Last summer, in response to the vision some people in Minersville, Pennsylvania claimed was the Christian Virgin Mary, we posted the Virgin Mary Challenge. The challenge consists of five photographs, one of which is of the supposed apparition of the Virgin Mary in Minersville. No one has been able pick the supposedly real Virgin Mary out of the fakes yet.
Scientists explain that people’s brains develop in such a way as to perceive certain things, like faces, in places where faces don’t actually exist. Reading faces, they say, is essential to social success, and so sensitivity to visual subtleties that suggest facial expressions lead to people seeing expressions of humanity even in inanimate objects. That would explain why so many people are able to perceive the human face of George W. Bush in the optical illusion I posted a few months ago, but are unable to see the form of the bear, even when covering one eye, and thus shutting out one hemisphere of the brain from the process of interpreting the image.
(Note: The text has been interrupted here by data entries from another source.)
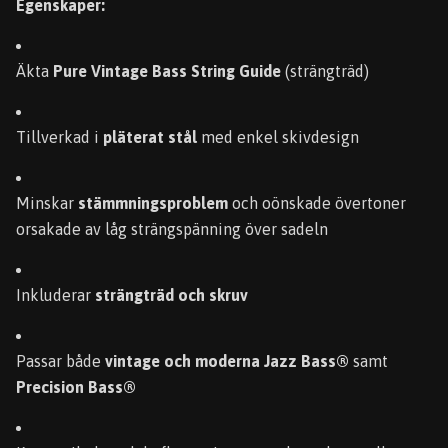
Egenskaper:
Äkta
Pure Vintage Bass String Guide
(strängträd)
Tillverkad i
pläterat stål
med enkel skivdesign
Minskar
stämmningsproblem
och oönskade övertoner
orsakade av låg strängspänning över sadeln
Inkluderar
strängträd och skruv
Passar både
vintage och moderna Jazz Bass®
samt
Precision Bass®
These two experiences with optical illusions are brought together in another image, this one from a fascinating site called Mighty Optical Illusions. You can see the picture below. The administrator of Mighty Optical Illusions explains that he saw what’s pictured here in a piece of wood in a fence.
Do you see it? I got it right away, myself. It certainly stands out more strongly than the supposed Virgin Mary of Minersville, Pennsylvania.
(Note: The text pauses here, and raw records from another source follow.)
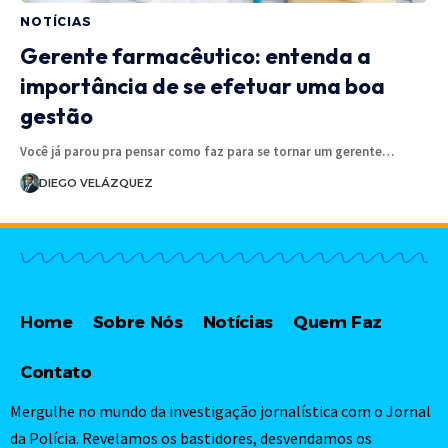
NOTÍCIAS
Gerente farmacêutico: entenda a
importância de se efetuar uma boa
gestão
Você já parou pra pensar como faz para se tornar um gerente…
DIEGO VELÁZQUEZ
Home
Sobre Nós
Notícias
Quem Faz
Contato
Mergulhe no mundo da investigação jornalística com o Jornal
da Polícia. Revelamos os bastidores, desvendamos os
(Psst. It’s a polar bear. See it now?)
Psychology aside, I’ve got a theological question. If the Catholics in Minersville, Pennsylvania believe that their religious faith in the existence of the spirit of the Virgin Mary is justified by the appearance of a funny smudge of light on a garage door that sort of, kind of, looks like paintings of the Virgin Mary made hundreds of years after the original Mary was supposed to have died, by people who never even saw her, then why aren’t those same Catholics revising their beliefs now that this polar bear image has appeared in a knotty piece of fence?
I’m serious about this question. These believers point to the fuzzy image of something like the Virgin Mary that they say they can see on a garage door as proof that Christianity is worth believing in. If they really believe that, then aren’t they logically compelled to accept this apparent image of a polar bear in a piece of wood as evidence of a great Polar Bear Spirit that ought to be worshipped?
The semblance of a polar bear is unmistakable, after all. So, if a Virgin Mary-shaped blurry light is all we need to declare a miraculous proof that the Mother of Jesus Christ has power over our lives, don’t the same standards demand that we all start worshipping the Great Polar Bear Spirit, who must have power over our lives as well?
If Catholic theology truly accepts blurry optical illusions of saints as proof of divine spirits, then doesn’t Catholic theology need to be revised every time someone sees a pattern that resembles something real? Doesn’t every optical illusion then make it necessary for the Catholic Church to recognize a new great spiritual being, and explain it?
If I see a smudge of motor oil on my driveway, and I think it looks like Benjamin Franklin, and I get enough people to agree that it looks like Benjamin Franklin, doesn’t the iconographic theological mania of the Roman Catholic Church, as manifested in places like Minersville, require that priests, bishops and cardinals meet to discuss the official recognition of Franklin as Saint Benjamin of the Cracked Bell?